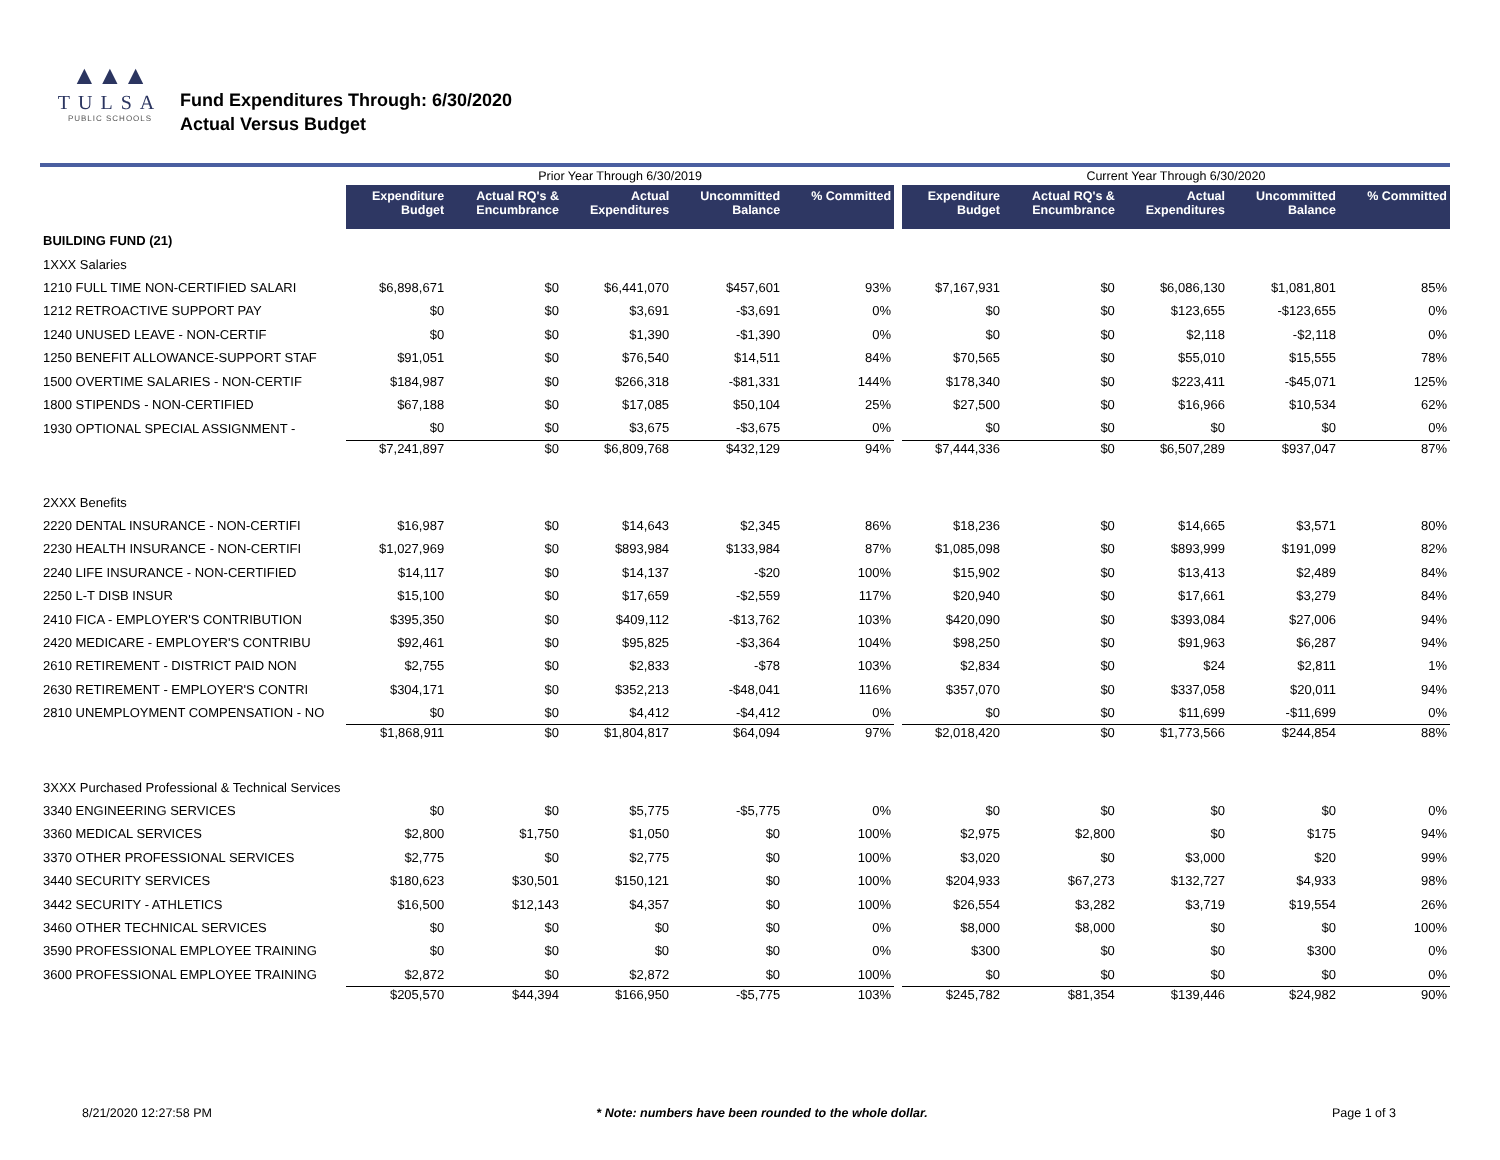▲▲▲
TULSA
PUBLIC SCHOOLS
Fund Expenditures Through: 6/30/2020
Actual Versus Budget
| | Prior Year Through 6/30/2019 | | | | | | Current Year Through 6/30/2020 | | | | |
| --- | --- | --- | --- | --- | --- | --- | --- | --- | --- | --- | --- |
| | Expenditure Budget | Actual RQ's & Encumbrance | Actual Expenditures | Uncommitted Balance | % Committed | | Expenditure Budget | Actual RQ's & Encumbrance | Actual Expenditures | Uncommitted Balance | % Committed |
| BUILDING FUND (21) | | | | | | | | | | | |
| 1XXX Salaries | | | | | | | | | | | |
| 1210 FULL TIME NON-CERTIFIED SALARI | $6,898,671 | $0 | $6,441,070 | $457,601 | 93% | | $7,167,931 | $0 | $6,086,130 | $1,081,801 | 85% |
| 1212 RETROACTIVE SUPPORT PAY | $0 | $0 | $3,691 | -$3,691 | 0% | | $0 | $0 | $123,655 | -$123,655 | 0% |
| 1240 UNUSED LEAVE - NON-CERTIF | $0 | $0 | $1,390 | -$1,390 | 0% | | $0 | $0 | $2,118 | -$2,118 | 0% |
| 1250 BENEFIT ALLOWANCE-SUPPORT STAF | $91,051 | $0 | $76,540 | $14,511 | 84% | | $70,565 | $0 | $55,010 | $15,555 | 78% |
| 1500 OVERTIME SALARIES - NON-CERTIF | $184,987 | $0 | $266,318 | -$81,331 | 144% | | $178,340 | $0 | $223,411 | -$45,071 | 125% |
| 1800 STIPENDS - NON-CERTIFIED | $67,188 | $0 | $17,085 | $50,104 | 25% | | $27,500 | $0 | $16,966 | $10,534 | 62% |
| 1930 OPTIONAL SPECIAL ASSIGNMENT - | $0 | $0 | $3,675 | -$3,675 | 0% | | $0 | $0 | $0 | $0 | 0% |
| | $7,241,897 | $0 | $6,809,768 | $432,129 | 94% | | $7,444,336 | $0 | $6,507,289 | $937,047 | 87% |
| 2XXX Benefits | | | | | | | | | | | |
| 2220 DENTAL INSURANCE - NON-CERTIFI | $16,987 | $0 | $14,643 | $2,345 | 86% | | $18,236 | $0 | $14,665 | $3,571 | 80% |
| 2230 HEALTH INSURANCE - NON-CERTIFI | $1,027,969 | $0 | $893,984 | $133,984 | 87% | | $1,085,098 | $0 | $893,999 | $191,099 | 82% |
| 2240 LIFE INSURANCE - NON-CERTIFIED | $14,117 | $0 | $14,137 | -$20 | 100% | | $15,902 | $0 | $13,413 | $2,489 | 84% |
| 2250 L-T DISB INSUR | $15,100 | $0 | $17,659 | -$2,559 | 117% | | $20,940 | $0 | $17,661 | $3,279 | 84% |
| 2410 FICA - EMPLOYER'S CONTRIBUTION | $395,350 | $0 | $409,112 | -$13,762 | 103% | | $420,090 | $0 | $393,084 | $27,006 | 94% |
| 2420 MEDICARE - EMPLOYER'S CONTRIBU | $92,461 | $0 | $95,825 | -$3,364 | 104% | | $98,250 | $0 | $91,963 | $6,287 | 94% |
| 2610 RETIREMENT - DISTRICT PAID NON | $2,755 | $0 | $2,833 | -$78 | 103% | | $2,834 | $0 | $24 | $2,811 | 1% |
| 2630 RETIREMENT - EMPLOYER'S CONTRI | $304,171 | $0 | $352,213 | -$48,041 | 116% | | $357,070 | $0 | $337,058 | $20,011 | 94% |
| 2810 UNEMPLOYMENT COMPENSATION - NO | $0 | $0 | $4,412 | -$4,412 | 0% | | $0 | $0 | $11,699 | -$11,699 | 0% |
| | $1,868,911 | $0 | $1,804,817 | $64,094 | 97% | | $2,018,420 | $0 | $1,773,566 | $244,854 | 88% |
| 3XXX Purchased Professional & Technical Services | | | | | | | | | | | |
| 3340 ENGINEERING SERVICES | $0 | $0 | $5,775 | -$5,775 | 0% | | $0 | $0 | $0 | $0 | 0% |
| 3360 MEDICAL SERVICES | $2,800 | $1,750 | $1,050 | $0 | 100% | | $2,975 | $2,800 | $0 | $175 | 94% |
| 3370 OTHER PROFESSIONAL SERVICES | $2,775 | $0 | $2,775 | $0 | 100% | | $3,020 | $0 | $3,000 | $20 | 99% |
| 3440 SECURITY SERVICES | $180,623 | $30,501 | $150,121 | $0 | 100% | | $204,933 | $67,273 | $132,727 | $4,933 | 98% |
| 3442 SECURITY - ATHLETICS | $16,500 | $12,143 | $4,357 | $0 | 100% | | $26,554 | $3,282 | $3,719 | $19,554 | 26% |
| 3460 OTHER TECHNICAL SERVICES | $0 | $0 | $0 | $0 | 0% | | $8,000 | $8,000 | $0 | $0 | 100% |
| 3590 PROFESSIONAL EMPLOYEE TRAINING | $0 | $0 | $0 | $0 | 0% | | $300 | $0 | $0 | $300 | 0% |
| 3600 PROFESSIONAL EMPLOYEE TRAINING | $2,872 | $0 | $2,872 | $0 | 100% | | $0 | $0 | $0 | $0 | 0% |
| | $205,570 | $44,394 | $166,950 | -$5,775 | 103% | | $245,782 | $81,354 | $139,446 | $24,982 | 90% |
8/21/2020 12:27:58 PM * Note: numbers have been rounded to the whole dollar. Page 1 of 3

---+---

A word-for-word copy of the records is required. Leave out every picture.

**Result of the task**
▲▲▲
TULSA
PUBLIC SCHOOLS
Fund Expenditures Through: 6/30/2020
Actual Versus Budget
| | Prior Year Through 6/30/2019 | | | | | | Current Year Through 6/30/2020 | | | | |
| --- | --- | --- | --- | --- | --- | --- | --- | --- | --- | --- | --- |
| | Expenditure Budget | Actual RQ's & Encumbrance | Actual Expenditures | Uncommitted Balance | % Committed | | Expenditure Budget | Actual RQ's & Encumbrance | Actual Expenditures | Uncommitted Balance | % Committed |
| BUILDING FUND (21) | | | | | | | | | | | |
| 1XXX Salaries | | | | | | | | | | | |
| 1210 FULL TIME NON-CERTIFIED SALARI | $6,898,671 | $0 | $6,441,070 | $457,601 | 93% | | $7,167,931 | $0 | $6,086,130 | $1,081,801 | 85% |
| 1212 RETROACTIVE SUPPORT PAY | $0 | $0 | $3,691 | -$3,691 | 0% | | $0 | $0 | $123,655 | -$123,655 | 0% |
| 1240 UNUSED LEAVE - NON-CERTIF | $0 | $0 | $1,390 | -$1,390 | 0% | | $0 | $0 | $2,118 | -$2,118 | 0% |
| 1250 BENEFIT ALLOWANCE-SUPPORT STAF | $91,051 | $0 | $76,540 | $14,511 | 84% | | $70,565 | $0 | $55,010 | $15,555 | 78% |
| 1500 OVERTIME SALARIES - NON-CERTIF | $184,987 | $0 | $266,318 | -$81,331 | 144% | | $178,340 | $0 | $223,411 | -$45,071 | 125% |
| 1800 STIPENDS - NON-CERTIFIED | $67,188 | $0 | $17,085 | $50,104 | 25% | | $27,500 | $0 | $16,966 | $10,534 | 62% |
| 1930 OPTIONAL SPECIAL ASSIGNMENT - | $0 | $0 | $3,675 | -$3,675 | 0% | | $0 | $0 | $0 | $0 | 0% |
| | $7,241,897 | $0 | $6,809,768 | $432,129 | 94% | | $7,444,336 | $0 | $6,507,289 | $937,047 | 87% |
| 2XXX Benefits | | | | | | | | | | | |
| 2220 DENTAL INSURANCE - NON-CERTIFI | $16,987 | $0 | $14,643 | $2,345 | 86% | | $18,236 | $0 | $14,665 | $3,571 | 80% |
| 2230 HEALTH INSURANCE - NON-CERTIFI | $1,027,969 | $0 | $893,984 | $133,984 | 87% | | $1,085,098 | $0 | $893,999 | $191,099 | 82% |
| 2240 LIFE INSURANCE - NON-CERTIFIED | $14,117 | $0 | $14,137 | -$20 | 100% | | $15,902 | $0 | $13,413 | $2,489 | 84% |
| 2250 L-T DISB INSUR | $15,100 | $0 | $17,659 | -$2,559 | 117% | | $20,940 | $0 | $17,661 | $3,279 | 84% |
| 2410 FICA - EMPLOYER'S CONTRIBUTION | $395,350 | $0 | $409,112 | -$13,762 | 103% | | $420,090 | $0 | $393,084 | $27,006 | 94% |
| 2420 MEDICARE - EMPLOYER'S CONTRIBU | $92,461 | $0 | $95,825 | -$3,364 | 104% | | $98,250 | $0 | $91,963 | $6,287 | 94% |
| 2610 RETIREMENT - DISTRICT PAID NON | $2,755 | $0 | $2,833 | -$78 | 103% | | $2,834 | $0 | $24 | $2,811 | 1% |
| 2630 RETIREMENT - EMPLOYER'S CONTRI | $304,171 | $0 | $352,213 | -$48,041 | 116% | | $357,070 | $0 | $337,058 | $20,011 | 94% |
| 2810 UNEMPLOYMENT COMPENSATION - NO | $0 | $0 | $4,412 | -$4,412 | 0% | | $0 | $0 | $11,699 | -$11,699 | 0% |
| | $1,868,911 | $0 | $1,804,817 | $64,094 | 97% | | $2,018,420 | $0 | $1,773,566 | $244,854 | 88% |
| 3XXX Purchased Professional & Technical Services | | | | | | | | | | | |
| 3340 ENGINEERING SERVICES | $0 | $0 | $5,775 | -$5,775 | 0% | | $0 | $0 | $0 | $0 | 0% |
| 3360 MEDICAL SERVICES | $2,800 | $1,750 | $1,050 | $0 | 100% | | $2,975 | $2,800 | $0 | $175 | 94% |
| 3370 OTHER PROFESSIONAL SERVICES | $2,775 | $0 | $2,775 | $0 | 100% | | $3,020 | $0 | $3,000 | $20 | 99% |
| 3440 SECURITY SERVICES | $180,623 | $30,501 | $150,121 | $0 | 100% | | $204,933 | $67,273 | $132,727 | $4,933 | 98% |
| 3442 SECURITY - ATHLETICS | $16,500 | $12,143 | $4,357 | $0 | 100% | | $26,554 | $3,282 | $3,719 | $19,554 | 26% |
| 3460 OTHER TECHNICAL SERVICES | $0 | $0 | $0 | $0 | 0% | | $8,000 | $8,000 | $0 | $0 | 100% |
| 3590 PROFESSIONAL EMPLOYEE TRAINING | $0 | $0 | $0 | $0 | 0% | | $300 | $0 | $0 | $300 | 0% |
| 3600 PROFESSIONAL EMPLOYEE TRAINING | $2,872 | $0 | $2,872 | $0 | 100% | | $0 | $0 | $0 | $0 | 0% |
| | $205,570 | $44,394 | $166,950 | -$5,775 | 103% | | $245,782 | $81,354 | $139,446 | $24,982 | 90% |
8/21/2020 12:27:58 PM * Note: numbers have been rounded to the whole dollar. Page 1 of 3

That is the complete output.